Segundo as empresas, o aumento nas matérias-primas e nos combustíveis, e o intervalo de dois anos sem reajustes fez-se necessário retomar os debates sobre um aumento no preço cobrado aos usuários.
A Prefeitura de Suzano informou por nota que a empresa responsável pelo transporte público na cidade enviou uma proposta de aumento de 100%, aumentando a tarifa de R$4,50 para R$9 por viagem, e que rejeitou o pedido e está em negociação com a empresa.
“Todas as medidas estão sendo avaliadas”, informou a administração municipal sobre alternativas para combater o aumento excessivo, como isenção da cobrança do Imposto Sobre Serviços (ISS) ou a adoção de subsídios para a empresa. A frota global, segundo o Executivo suzanense, é de 120 veículos, com uma demanda diária de 38 mil passageiros antes da pandemia, caindo para 60% atualmente.
Em Mogi das Cruzes, onde a proposta de aumento também foi de 100%, a Secretaria Municipal de Transportes informou que as questões relativas estão sendo tratadas de forma regional, junto ao Consórcio de Desenvolvimento dos Municípios do Alto Tietê (Condemat), e que deverá levar em conta o cenário econômico nacional, as dificuldades enfrentada pela população e a elevação de custos do sistema.
“A Secretaria Municipal de Transportes informa que mantém o acompanhamento do serviço de transporte coletivo e vem realizando intervenções pontuais sempre que detectada a necessidade. Atualmente, o sistema municipal de transporte coletivo opera com 90% de sua frota, e recebe, em média, 64% do volume de passageiros do período anterior à pandemia - o que corresponde a 91,8 mil passageiros/dia”, explicou a pasta municipal, reiterando que o sistema local conta com 82 linhas entre os bairros.
A Prefeitura de Poá informou, por meio da Secretaria Municipal de Transportes, que sua equipe técnica de Mobilidade Urbana está analisando o contrato de concessão e as solicitações de reajustes apresentadas pela empresa ao município. “Se houver qualquer que seja o reajuste da tarifa, que não ocasione maiores impactos junto aos usuários ou que possa ocasionar o desequilíbrio econômico financeiro ao contrato de concessão. Portanto, até o momento, não há definição se haverá reajustes, ou qual seria o valor”, declarou a administração municipal em nota.

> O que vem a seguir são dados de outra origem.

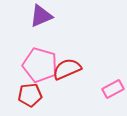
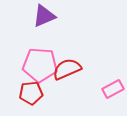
purple triangle: moved 3 px right
pink pentagon: rotated 12 degrees counterclockwise
red pentagon: moved 1 px right, 2 px up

Até o fechamento da matéria, a Prefeitura de Guararema declarou que não foi notificada oficialmente a respeito do tema. A municipalidade informou que a cidade opera com 18 veículos, transportando em média 3,5 mil passageiros diariamente.
A Prefeitura de Itaquaquecetuba explicou que há um expediente administrativo que está a solicitar o equilíbrio do contrato por meio de reajuste de tarifa ou subsídio da municipalidade. “O caso ainda está em análise e será levado ao Conselho Municipal de Transportes para eventual viabilidade”, declarou.
Segundo a pasta municipal responsável pelos transportes na cidade, antes da pandemia do novo coronavírus (Covid-19) eram transportados em média de 55 mil passageiros/dia - após as medidas de restrição, o número caiu para até 38 mil pessoas diariamente.